Bonus system could bridge college income gap
March 3, 2014
As college faculty unions fight for realistic living wages, national attention has shifted to the income disparity found at universities. To address the growing gap between administrative salaries and faculty wages, the faculty union at St. Mary’s College of Maryland has proposed limiting the salary of the college president to no more than 10 times that of the lowest-paid staff member.
The concept of tying staff and administrative salaries together, which has also been proposed at Brandeis University in Boston, sounds promising in theory but remains flawed on a number of levels. Because the roles of faculty and administrators within a college are inherently different, coupling their salaries is illogical. Faculty members interact the most directly with students, and while what they do represents the core of a college’s mission, administrators also play a key role in ensuring smooth operations. This proposal could hinder recruiting administrators, which would negatively impact a college’s basic functions, such as increasing resources and raising funds—all duties of administrators.
However, income disparity still needs to be addressed. Stories of adjunct professors being forced to use food stamps have emerged in the press within the last few years, provoking criticism of college employees’ wages. The most infamous example is that of Margaret Mary Vojtko, an adjunct professor at Duquesne University in Pittsburgh for 25 years before her contract ended, who died in extreme poverty, unable to afford cancer treatments, as reported Sept. 18 by the Pittsburgh Post-Gazette. Although faculty members certainly need a raise, the solution is not to set an umbrella standard for faculty salaries, because determining a cohesive pay scale for employees with a wide range of experience would be nearly impossible. Top college officials are usually highly qualified, so their salaries should reflect their credentials.
Instead of deducting from administrators’ wages Robin Hood-style, a reasonable top-to-bottom bonus system could close the pay gap without hurting the college’s ability to recruit talent. Negotiating a performance-based bonus system into faculty contracts, as President Kwang-Wu Kim has suggested he would like to do with Columbia’s faculty, would encourage better work quality and motivate college employees to improve their performance.
Columbia’s full- and part-time faculty do not currently receive bonuses, according to Leonard Strazewski, an associate professor in the Journalism Department, but they can be negotiated in future contracts, although calculating outstanding performance would be difficult. Teacher evaluations do not always reflect the caliber of performance and a “publish or perish” orientation might divert faculty attention from teaching, which has always been of primary importance at Columbia.
However, difficulties like these should not deter the school from putting such a system in place. Faculty, staff and administrators routinely work together in committees and taskforces to accomplish the business of the school and this initiative is no different. Moreover, it would be enthusiastically received by faculty, who receive the same raises regardless of whether individual performance is outstanding or merely adequate.
The college administration has a history of large bonuses, such as former President Warrick L. Carter’s $45,000 bonus in fall 2012, which was given despite falling enrollment, as reported Oct. 21 by The Chronicle. Administrators should be held accountable for specific indicators that gauge the overall success of the college, such as enrollment numbers, and the budgeting office should take those indicators into consideration.

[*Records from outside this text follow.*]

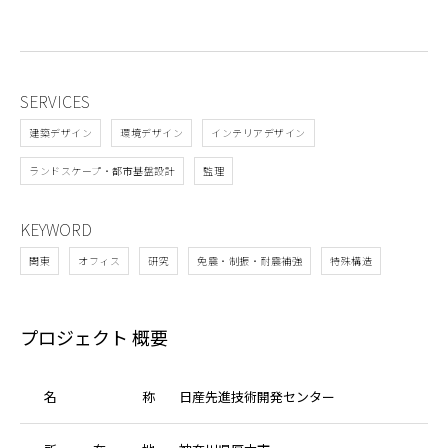
SERVICES
建築デザイン
環境デザイン
インテリアデザイン
ランドスケープ・都市基盤設計
監理
KEYWORD
関東
オフィス
研究
免震・制振・耐震補強
特殊構造
プロジェクト 概要
名
称
日産先進技術開発センター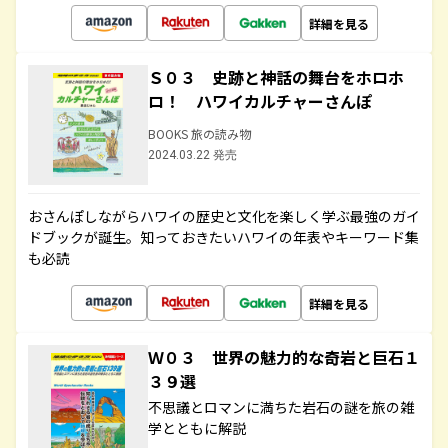
詳細を見る
Ｓ０３ 史跡と神話の舞台をホロホ
ロ！ ハワイカルチャーさんぽ
BOOKS 旅の読み物
2024.03.22 発売
おさんぽしながらハワイの歴史と文化を楽しく学ぶ最強のガイ
ドブックが誕生。知っておきたいハワイの年表やキーワード集
も必読
詳細を見る
Ｗ０３ 世界の魅力的な奇岩と巨石１
３９選
不思議とロマンに満ちた岩石の謎を旅の雑
学とともに解説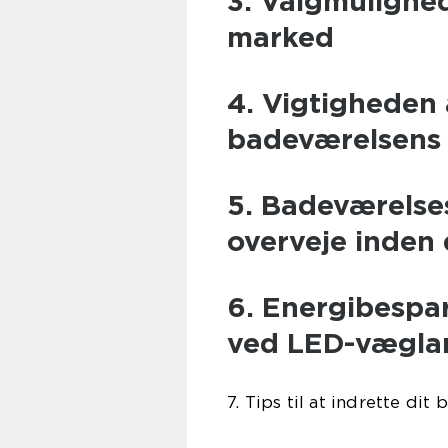
3. Valgmulighe
marked
4. Vigtigheden
badeværelsens 
5. Badeværelse
overveje inden 
6. Energibespa
ved LED-vægla
7. Tips til at indrette d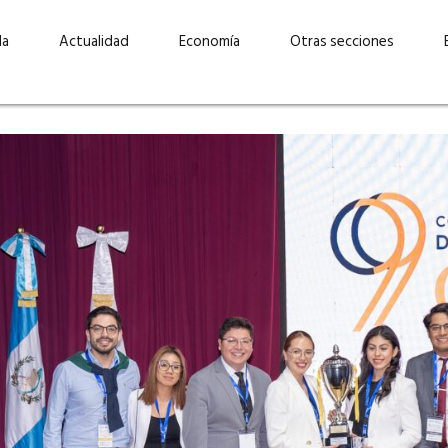
da
Actualidad
Economía
Otras secciones
“Invertir con propósito:
ad está en
cómo CBC impulsa su
Elizabeth S
vecería
crecimiento industrial a
mujeres po
la» –
través de la innovación y la
abrirnos p
sostenibilidad”
propios mé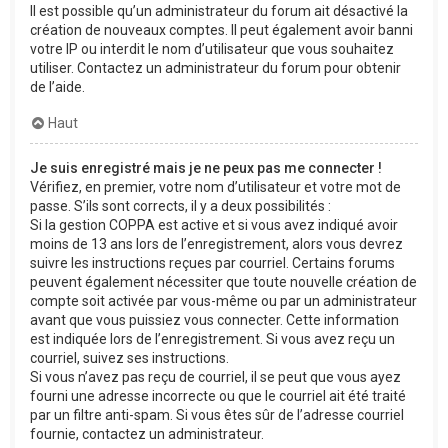
Il est possible qu’un administrateur du forum ait désactivé la
création de nouveaux comptes. Il peut également avoir banni
votre IP ou interdit le nom d’utilisateur que vous souhaitez
utiliser. Contactez un administrateur du forum pour obtenir
de l’aide.
Haut
Je suis enregistré mais je ne peux pas me connecter !
Vérifiez, en premier, votre nom d’utilisateur et votre mot de
passe. S’ils sont corrects, il y a deux possibilités :
Si la gestion COPPA est active et si vous avez indiqué avoir
moins de 13 ans lors de l’enregistrement, alors vous devrez
suivre les instructions reçues par courriel. Certains forums
peuvent également nécessiter que toute nouvelle création de
compte soit activée par vous-même ou par un administrateur
avant que vous puissiez vous connecter. Cette information
est indiquée lors de l’enregistrement. Si vous avez reçu un
courriel, suivez ses instructions.
Si vous n’avez pas reçu de courriel, il se peut que vous ayez
fourni une adresse incorrecte ou que le courriel ait été traité
par un filtre anti-spam. Si vous êtes sûr de l’adresse courriel
fournie, contactez un administrateur.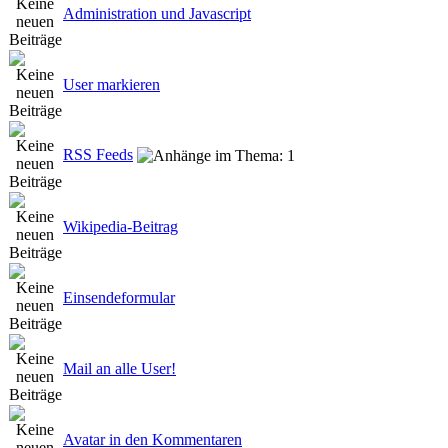
Administration und Javascript
User markieren
RSS Feeds
Wikipedia-Beitrag
Einsendeformular
Mail an alle User!
Avatar in den Kommentaren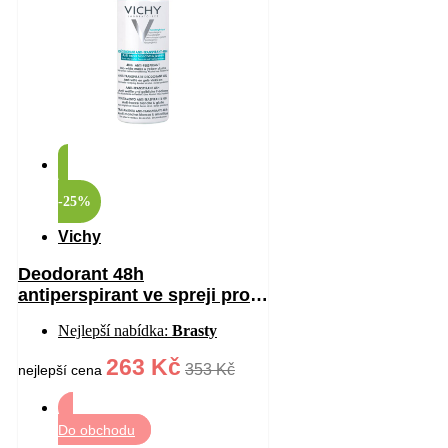
-25%
Vichy
Deodorant 48h
antiperspirant ve spreji proti
bílým a žlutým skvrnám 125
Nejlepší nabídka:
Brasty
ml
263 Kč
353 Kč
nejlepší cena
Do obchodu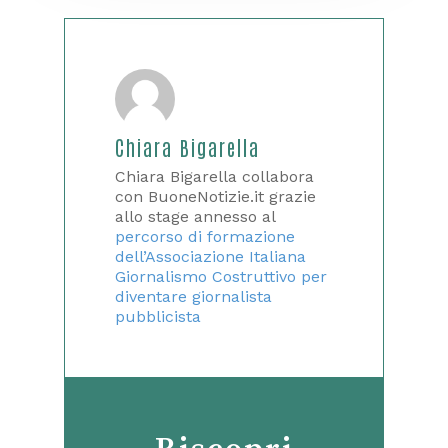
Chiara Bigarella
Chiara Bigarella collabora
con BuoneNotizie.it grazie
allo stage annesso al
percorso di formazione
dell’Associazione Italiana
Giornalismo Costruttivo per
diventare giornalista
pubblicista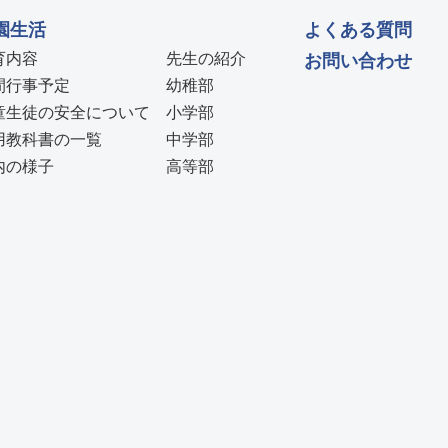
園生活
よくある質問
育内容
先生の紹介
お問い合わせ
間行事予定
幼稚部
童生徒の安全について
小学部
用教科書の一覧
中学部
内の様子
高等部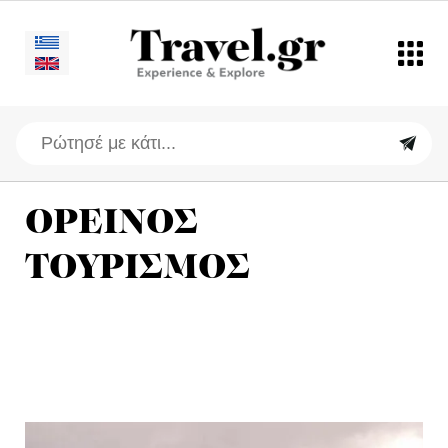
ΟΡΕΙΝΟΣ
ΤΟΥΡΙΣΜΟΣ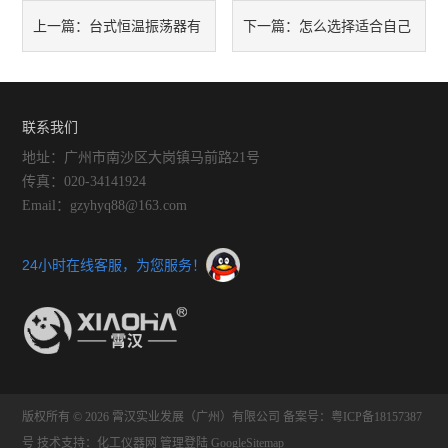
酸度计
台式恒温振荡器有
怎么选择适合自己
上一篇：
下一篇：
双层玻璃反应釜
哪些特点
的恒温振荡器
高压反应釜
联系我们
冷冻干燥机
地址：广州市南沙区大岗镇马前路21号
传真：020-34141924
水热合成反应釜
Email：gzyhyq88@163.com
玻璃分液器、过滤装置
24小时在线客服，为您服务！
智能恒温油浴（水浴）锅
旋转蒸发仪
磁力搅拌器
版权所有 © 2026 霄汉实业发展（广州）有限公司
备案号：粤ICP备18157387
有机合成装置
号
技术支持：
化工仪器网
管理登陆
GoogleSitemap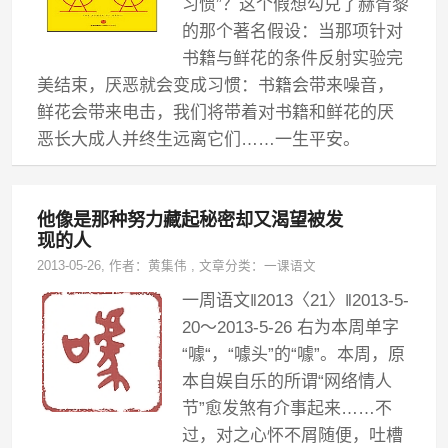
习惯”？这个假想勾兑了赫胥黎
的那个著名假设：当那项针对
书籍与鲜花的条件反射实验完
美结束，厌恶就会变成习惯：书籍会带来噪音，
鲜花会带来电击，我们将带着对书籍和鲜花的厌
恶长大成人并终生远离它们……一生平安。
他像是那种努力藏起秘密却又渴望被发
现的人
2013-05-26
, 作者：
黄集伟
,
文章分类：
一课语文
一周语文‖2013〈21〉‖2013-5-
20～2013-5-26 右为本周单字
“噱“，“噱头”的“噱”。本周，原
本自娱自乐的所谓“网络情人
节”愈发煞有介事起来……不
过，对之心怀不屑随便，吐槽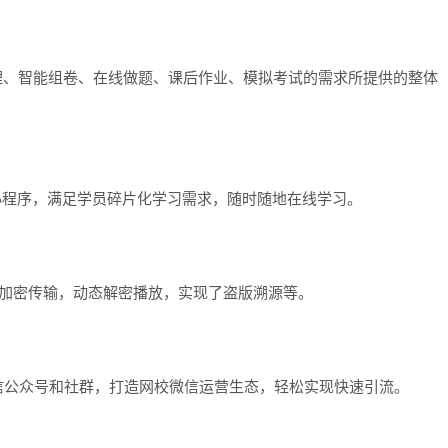
管理、智能组卷、在线做题、课后作业、模拟考试的需求所提供的整体
小程序，满足学员碎片化学习需求，随时随地在线学习。
术，加密传输，动态解密播放，实现了盗版溯源等。
信公众号和社群，打造网校微信运营生态，轻松实现快速引流。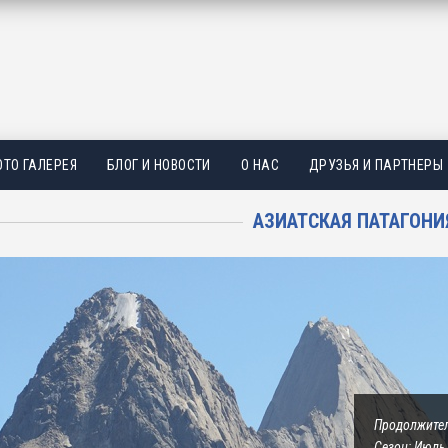
ТО ГАЛЕРЕЯ
БЛОГ И НОВОСТИ
О НАС
ДРУЗЬЯ И ПАРТНЕРЫ
АЗИАТСКАЯ ПАТАГОНИ
Продолжител
Сезон: Июль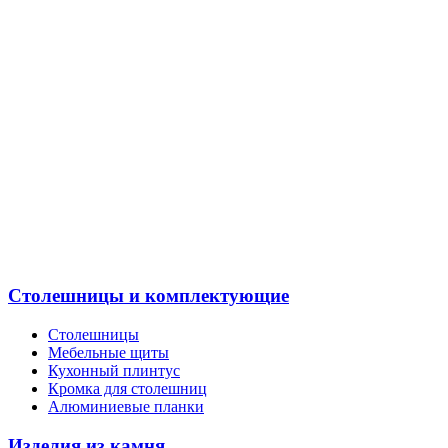
Столешницы и комплектующие
Столешницы
Мебельные щиты
Кухонный плинтус
Кромка для столешниц
Алюминиевые планки
Изделия из камня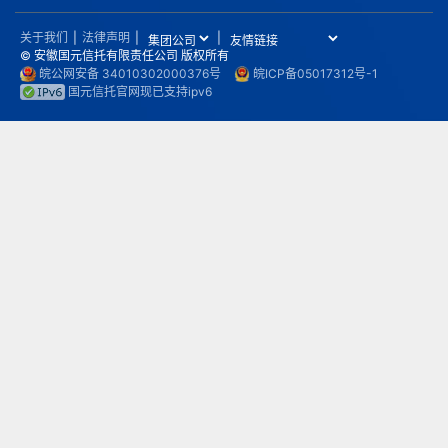
关于我们
|
法律声明
|
|
© 安徽国元信托有限责任公司 版权所有
皖公网安备 34010302000376号
皖ICP备05017312号-1
国元信托官网现已支持ipv6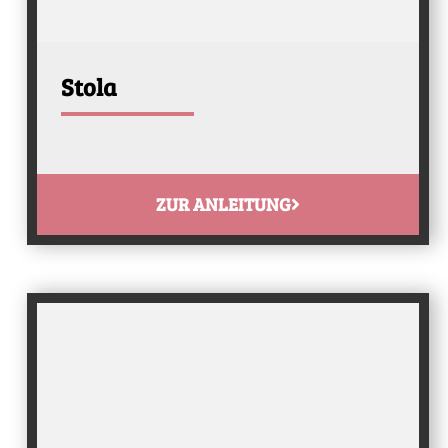
Stola
ZUR ANLEITUNG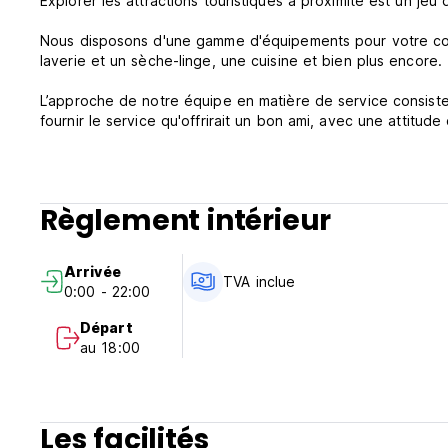
Explorer les attractions touristiques à proximité est un jeu
Nous disposons d'une gamme d'équipements pour votre comm
laverie et un sèche-linge, une cuisine et bien plus encore.
L’approche de notre équipe en matière de service consist
fournir le service qu'offrirait un bon ami, avec une attitud
Règlement intérieur
Arrivée
TVA inclue
0:00 - 22:00
Départ
au 18:00
Les facilités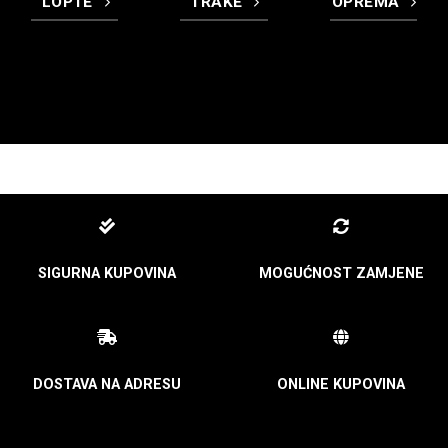
LOPTE
TRAKE
OPREMA
SIGURNA KUPOVINA
MOGUĆNOST ZAMJENE
DOSTAVA NA ADRESU
ONLINE KUPOVINA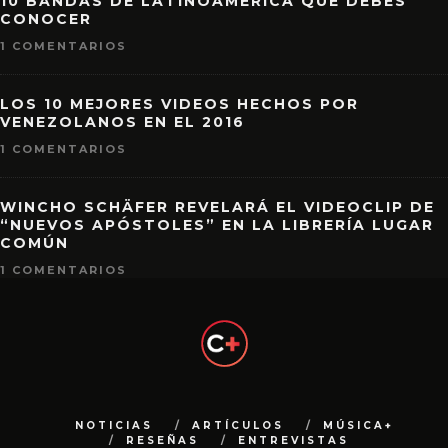
10 BANDAS DE LATINOAMÉRICA QUE DEBES
CONOCER
1 COMENTARIOS
LOS 10 MEJORES VIDEOS HECHOS POR
VENEZOLANOS EN EL 2016
1 COMENTARIOS
WINCHO SCHÄFER REVELARÁ EL VIDEOCLIP DE
“NUEVOS APÓSTOLES” EN LA LIBRERÍA LUGAR
COMÚN
1 COMENTARIOS
NOTICIAS
ARTÍCULOS
MÚSICA+
RESEÑAS
ENTREVISTAS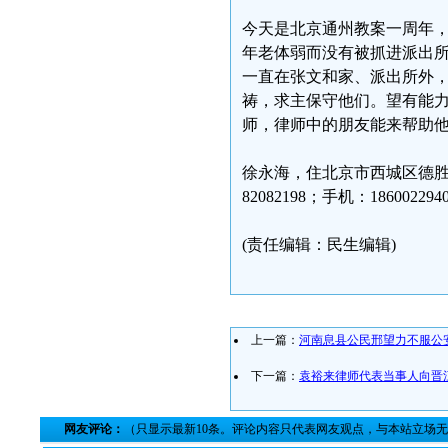
今天是北京通州教案一周年
年老体弱而没有被抓进派出
一直在张文和家、派出所外
祷，求主保守他们。望有能
师，律师中的朋友能来帮助
徐永海，住北京市西城区德胜门外
82082198；手机：1860022
(责任编辑：民生编辑)
上一篇：
河南息县公民邢望力不服公
下一篇：
袁裕来律师代表当事人向晋
网友评论：
（只显示最新10条。评论内容只代表网友观点，与本站立场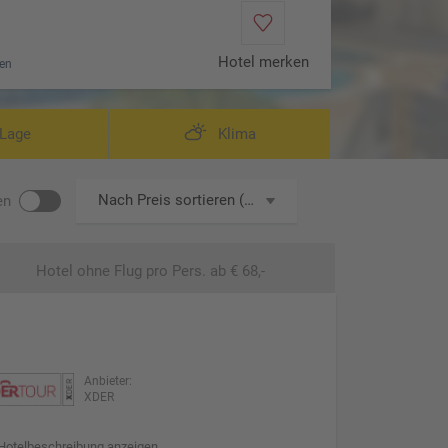
Hotel merken
en
luxe Room (Zimmercodierung UT1)
Wohnbe
Lage
Klima
Nach Preis sortieren (aufsteigend)
en
Hotel ohne Flug
pro Pers. ab € 68,-
Anbieter:
XDER
Hotelbeschreibung anzeigen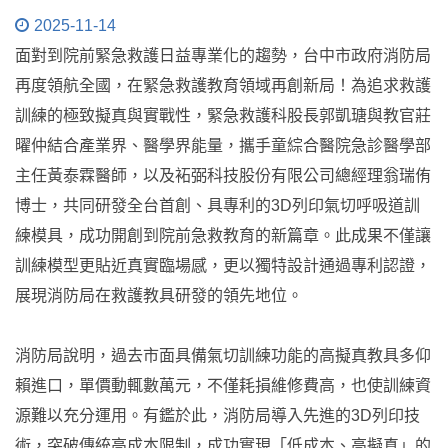
2025-11-14
面對到院前緊急救護日益專業化的趨勢，台中市政府消防局
再度領航全國，在緊急救護教育領域再創新局！為追求救護
訓練的極致擬真與實戰性，緊急救護科股長郭凱瑭與教官莊
曜仲結合產業界、醫學界能量，攜手童綜合醫院急診醫學部
主任黃泰霖醫師，以及袥弼科技股份有限公司總經理翁瑞侑
博士，共同研發全台首創、具專利的3D列印氣切呼吸道訓
練模具，成功開創到院前急救教育的新篇章。此成果不僅讓
訓練模型更貼近真實臨場感，更以獨特設計通過專利認證，
展現消防局在救護教具研發的領先地位。
消防局說明，過去市面具備氣切訓練功能的高擬真教具多仰
賴進口，單價動輒數萬元，不僅耗損維修費高，也使訓練資
源難以充分運用。有鑑於此，消防局導入先進的3D列印技
術，突破傳統高成本限制，成功實現「低成本、高擬真」的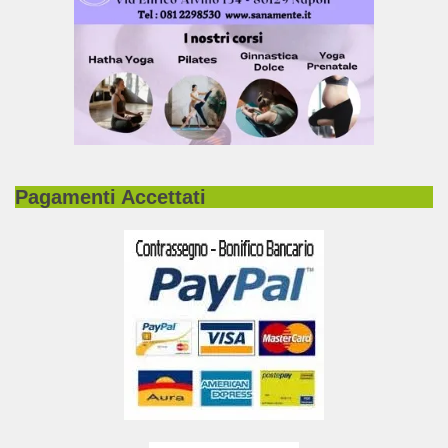
Pagamenti Accettati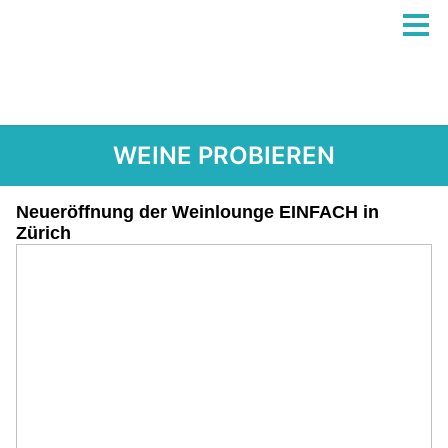
WEINE PROBIEREN
Neueröffnung der Weinlounge EINFACH in
Zürich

Income disparity in higher education is a systemic problem that is compounded by budget cuts and an unstable economy. However, tight finances are not a reasonable excuse to pay professors less than a living wage while many administrators live more than comfortably.
Colleges are businesses that must answer to the bottom line when determining wages for their faculty and staff members, but they should be expected to provide all their employees with livable, functional salaries. Balancing performance with pay should solve the equation without causing unnecessary strain.